Catholic bishops call for diplomacy to ease U.S.-North Korea differences

Catholic bishops call for diplomacy to ease U.S.-North Korea differences

Catholic bishops call for diplomacy to ease U.S.-North Korea differences

Nuclear war protesters demonstrate outside the White House in Washington Aug. 9. Church officials called for dialogue to ease U.S.-North Korea tensions. (Credit: Tyler Orsburn/CNS.)

Writing the U.S. Secretary of State on current tensions with North Korea, Bishop Oscar Cantu of Las Cruces, New Mexico said “this crisis reminds us that nuclear deterrence and mutually assured destruction do not ensure security or peace. Instead, they exacerbate tensions and produce an arms race as countries acquire more weapons of mass destruction in an attempt to intimidate or threaten other nations.”

WASHINGTON, D.C. — Diplomacy and political engagement are necessary to resolve the differences between the United States and North Korea and avoid a military conflict, the chairman of the U.S. Conference of Catholic Bishops’ Committee on International Justice and Peace said in a letter to Secretary of State Rex Tillerson.

Writing August 10, Bishop Oscar Cantu of Las Cruces, New Mexico, echoed a recent call from the Korean bishops’ conference to support talks to secure the peaceful future of the Korean Peninsula.

Cantu acknowledged that the escalating threat of violence from North Korea’s leaders cannot be “underestimated or ignored,” but that the “high certainty of catastrophic death and destruction from any military action must prompt the United States to work with others in the international community for a diplomatic and political solution based on dialogue.”

The letter follows days of back-and-forth threats between President Donald Trump and North Korea’s leader, Kim Jong Un. Trump has threatened to unleash “fire and fury like the world has never seen” in response to Kim’s warnings of imminent attacks on the U.S. Meanwhile, Kim has said his country was preparing to fire missiles into waters around Guam, a U.S. territory in the western Pacific Ocean with two military bases.

The angry talk between the leaders has escalated since the August 5 passage at the United Nations of new economic sanctions threatening to cut off a third of North Korea’s exports. Russia and China, two of Pyongyang’s few economic trading partners, supported the sanctions. The Association of Southeast Asian Nations also adopted a statement expressing “grave concern” over North Korea’s actions related to the development of nuclear weapons and missile delivery systems.

Cantu’s letter said his committee agreed with the stance of the Catholic Bishops’ Conference of Korea in its support for South Korean President Moon Jae-in’s proposal for humanitarian and military talks with North Korea.
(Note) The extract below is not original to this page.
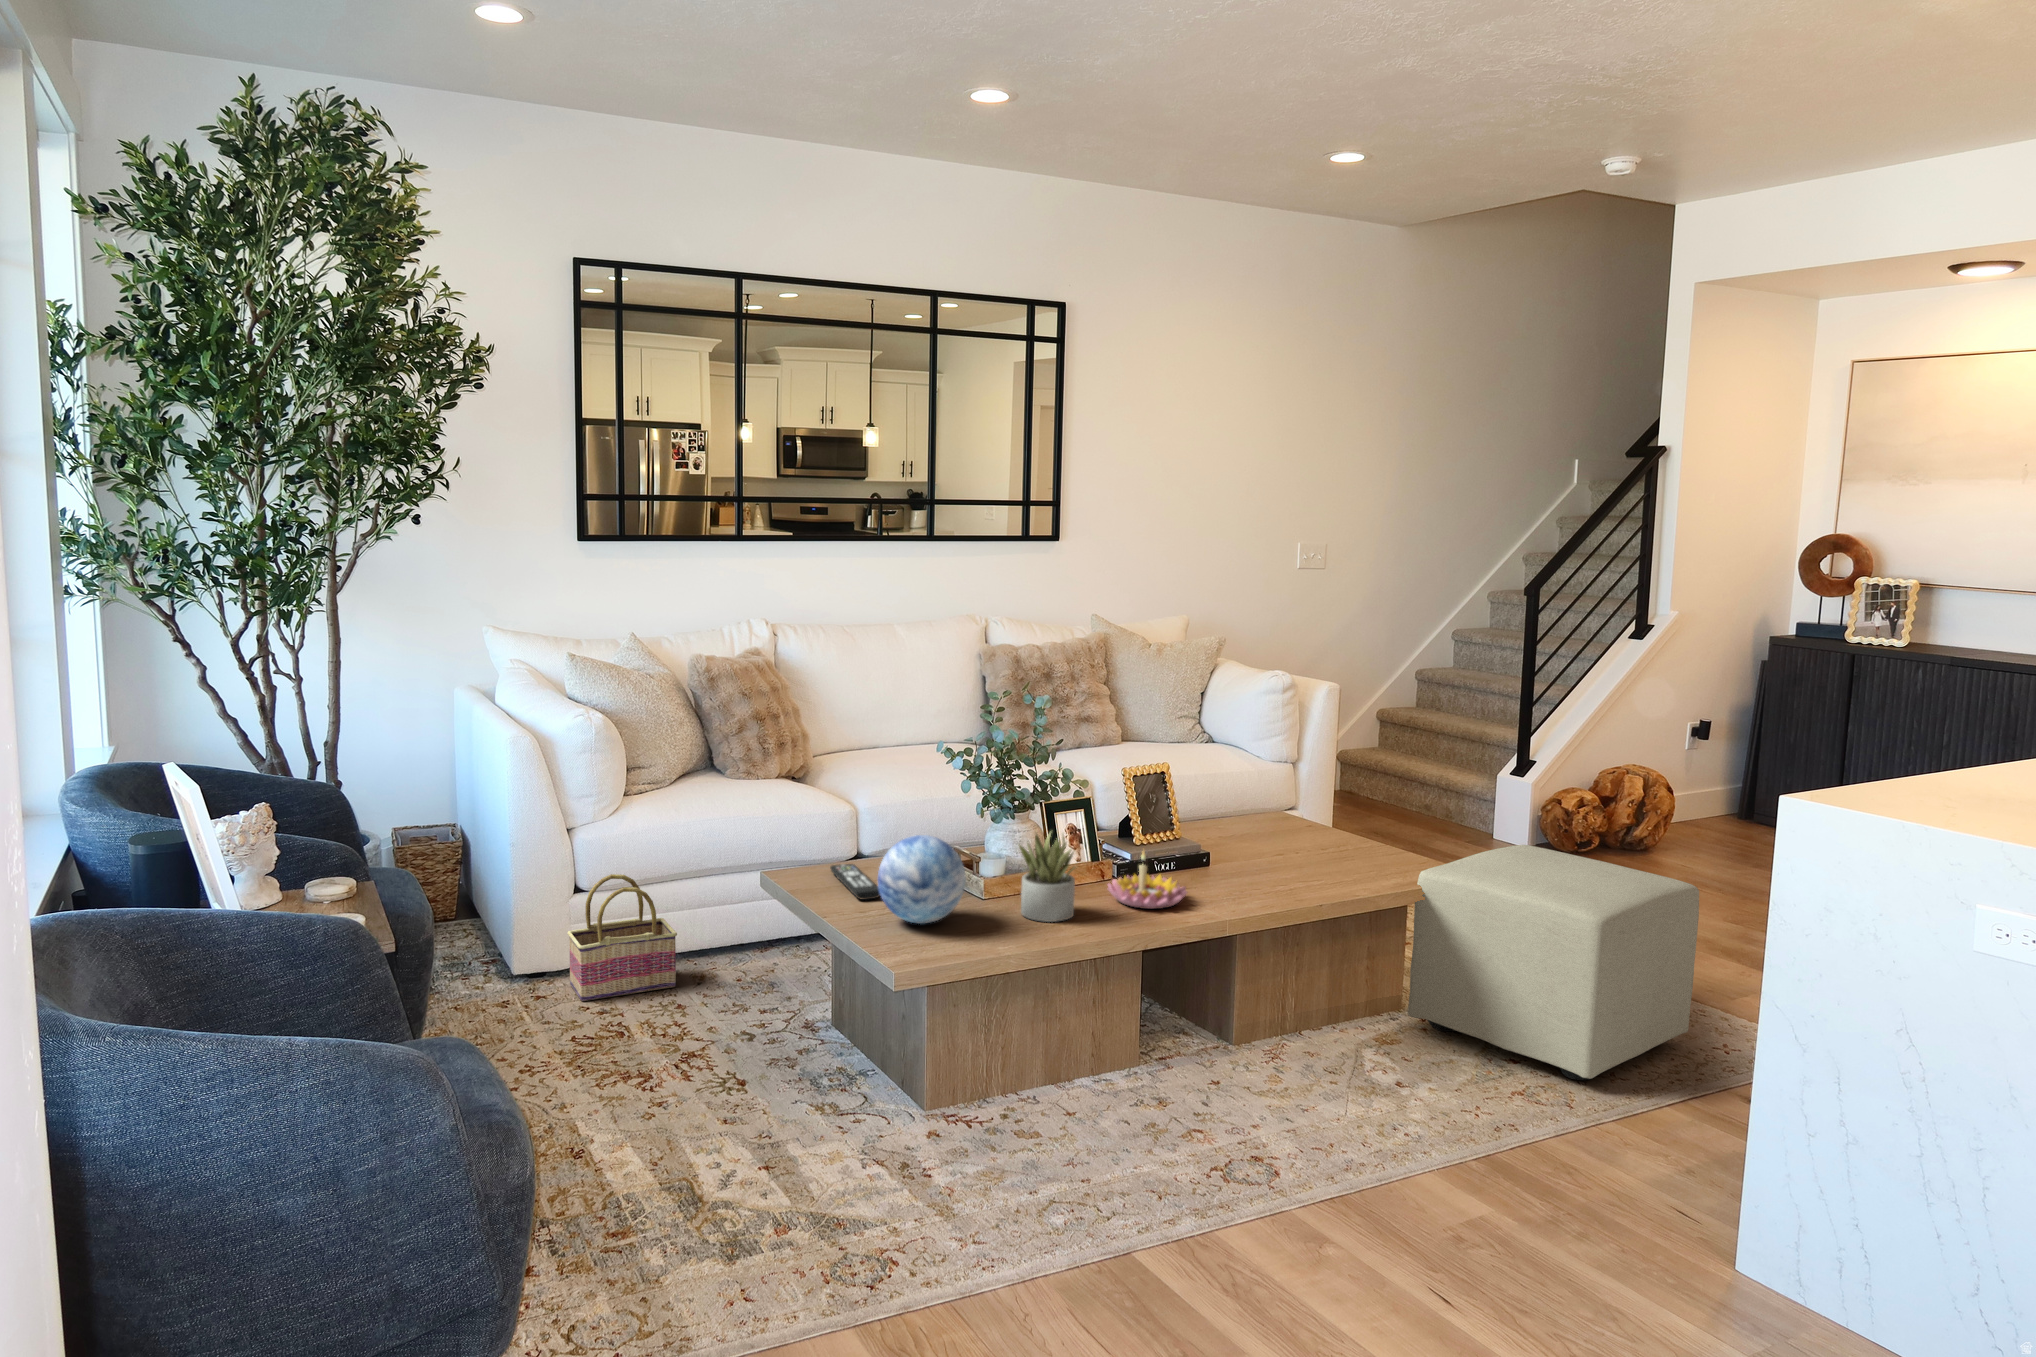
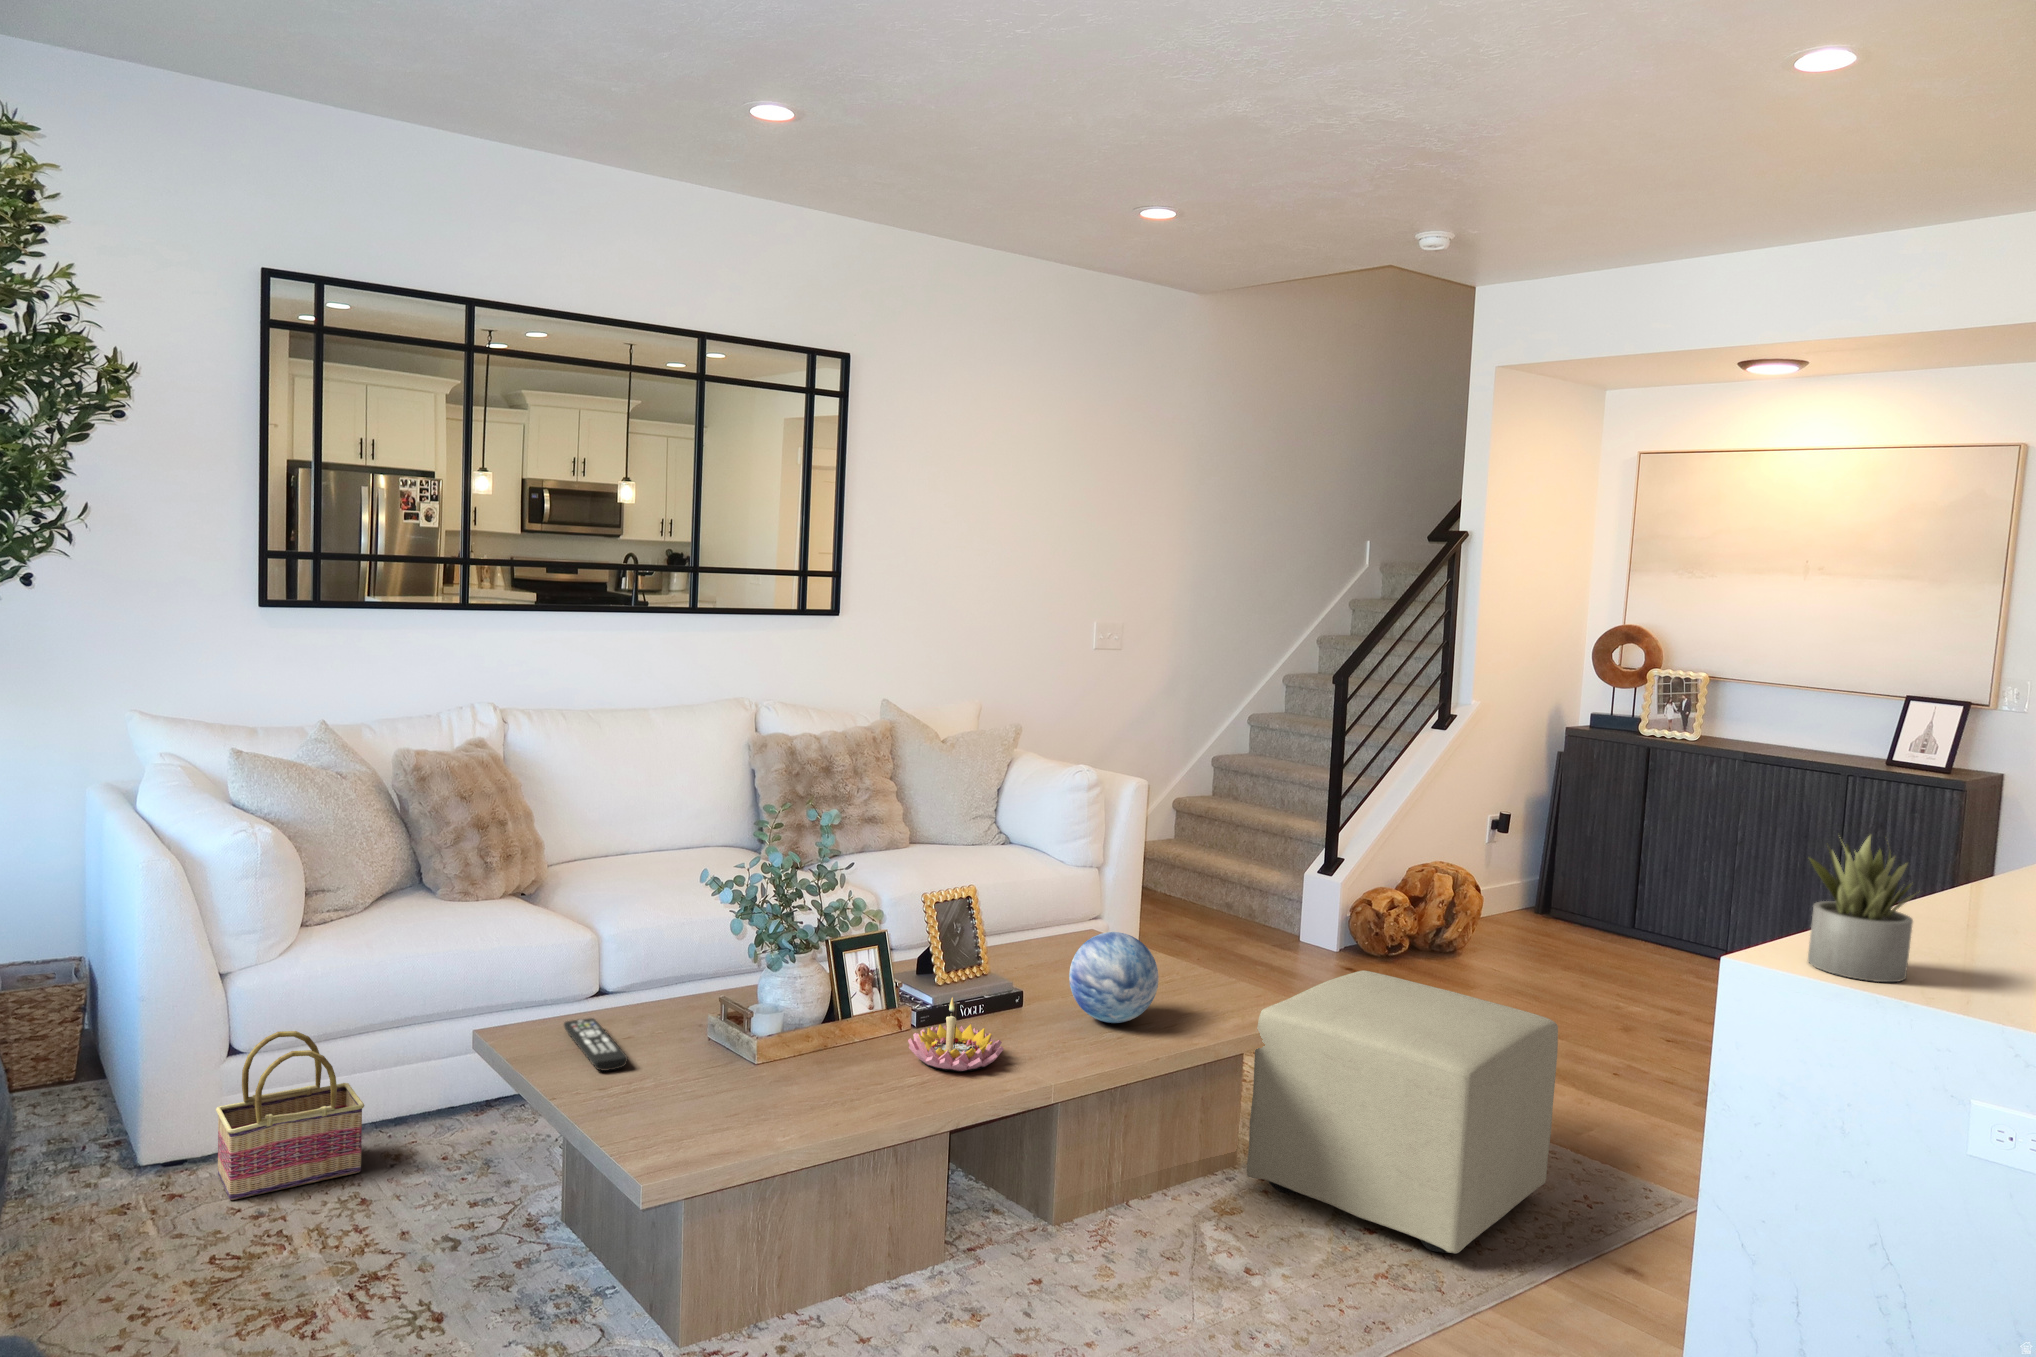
succulent plant: present [1019,833,1075,922] -> present [1808,836,1919,982]
decorative orb: present [878,835,966,924] -> present [1069,932,1159,1023]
“In solidarity with the Catholic Church in Korea and the efforts of the South Korean government, we urge the United States to encourage and support these talks,” Cantu wrote. “This avenue, unlike most others, offers the Korean Peninsula a future free from military conflicts or crises, which could simultaneously threaten entire nations and millions of lives in the region.”

A former Vatican diplomat supported such talks.

In an interview with Vatican Radio August 9, Archbishop Silvano M. Tomasi, former Vatican representative to U.N. agencies in Geneva, said that “instead of building walls and creating dissidence or admitting the possibility of recourse to violence,” both countries must have a constructive approach that benefits the people.

A former member of the U.N. Panel of Experts tasked with monitoring and implementing North Korea sanctions also called for calm and a negotiated solution to the differences between the two countries.

George A. Lopez, chair emeritus of peace studies at the University of Notre Dame, told Catholic News Service August 10 the interests of both countries can be addressed at the negotiating table.

“We need somebody to talk about what are the underlying security needs of both North Korea and the United States and is there a forum to talk about that,” Lopez said. “If the U.S. issued a simple pledge that we seek no first use against North Koreans, we seek some way to bargain this out, you’d get some response to that.”

Asian nations want stability rather than uncertainty and that will require that talks get underway to assure the peaceful co-existence of both countries, Lopez said. “So how do we get there?” he asked.

Cantu’s letter reminded Tillerson that “this crisis reminds us that nuclear deterrence and mutually assured destruction do not ensure security or peace. Instead, they exacerbate tensions and produce and arms races as countries acquire more weapons of mass destruction in an attempt to intimidate or threaten other nations.”

The bishop also cited a call in July by agencies of the U.S. and European Catholic bishops for all nations to develop a plan to eliminate nuclear weapons from their military arsenals.

A joint declaration released by the USCCB and the Conference of European Justice and Peace Commissions called upon the U.S. and European nations to work with other nations to “map out a credible, verifiable and enforceable strategy for the total elimination of nuclear weapons.”

Cantu and Archbishop Jean-Claude Hollerich of Luxembourg, conference president, signed the statement.

Marie Dennis, co-president of Pax Christi International, the Catholic peace organization, told CNS the organization was praying that both nations would step away from potential confrontation. She said Aug. 9 Pax Christi expected to release a statement on the situation within days.